I’ve spent most of my life setting up for the future, for a perfect CV and to be the best candidate in the room at an interview. From volunteering in my local area since I was 9 to representing the UK globally in my late teens to early 20’s, it seems I was in a great position for a great career. However, when asked what I wanted to do as a career I couldn’t tell you - I still can’t.
A highlight for me during the programme was when I sat down in the CV 1-1 feedback session and left the session not only confused and overwhelmed. I was told I had a CV that fit about 5 different careers and almost had a panic attack. In that moment I didn’t know what to do because who knew too much career choices would make me feel like I was at stand still.
This might seem like a negative point against Stand Out but in fact works in favour of the programme because this was the moment when the coaching offered throughout the 4 weeks came in handy and I finally understood the justifications of the sessions and who is selected to assist the participants during the programme.
After mentioning how I was feeling after the CV 1-1 to our coach within my ‘homegroup’ she was able to put everything into perspective for me. What I hadn’t comprehended was that my CV didn’t leave at me at a standstill but presented me with so many possibilities.
This was my eureka moment that put everything into place. I finally understood the purpose of this programme for me. It wasn’t to tell me which career I should go in to or to have me get hired at the end of the programme (which is how I would have previously measured my success). No. It was to help me help myself. Help me to cope better after a declined application. It helped me remind myself that ‘I am not a failure’, ‘I am not unsuccessful’ and ‘I am worth it’.
That is my biggest success story from Stand Out. I no longer measure my success based on finding a ‘dream’ job that I’ll do for the rest of my life but how happy I am whilst doing a job. And if I find myself unhappy in a job, that it is okay to move on, but it also means I do not have to apply for roles with characteristics that do not align with who I am – because I am relearning who I am again.

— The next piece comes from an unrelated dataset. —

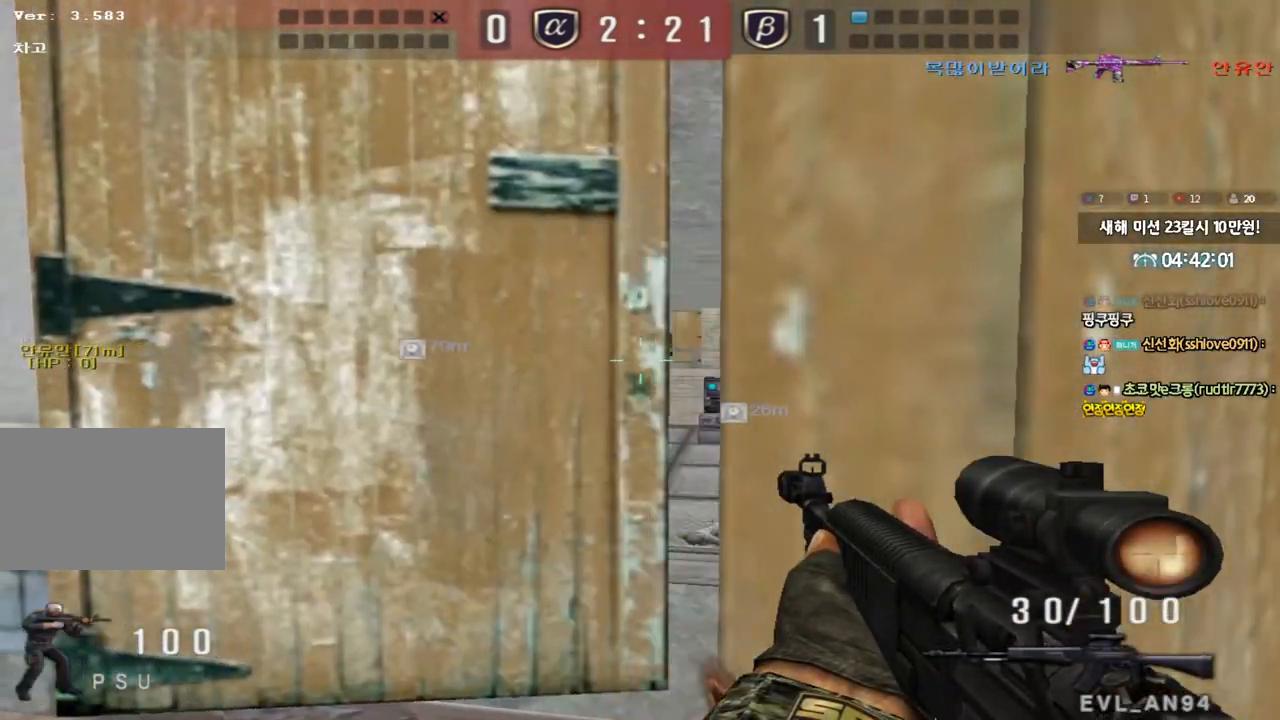
{"keys": ["ctrl"], "events": [[17, "shift", "up"], [100, "ctrl", "down"], [183, "d", "down"], [267, "d", "up"]]}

The sky is the limit, and a flexible career future is the way forward. I am no longer terrified to apply for jobs anymore because I have been given the tools to stand out in that long pile of applications of more experienced or better educated candidates. Most importantly I know that I will no longer beat myself up if I don’t get a job because those decisions are out of my control and as long as I know I have tried my best. Stand Out taught me that if at first I don’t succeed it is ok to keep trying until I get to where I want to be.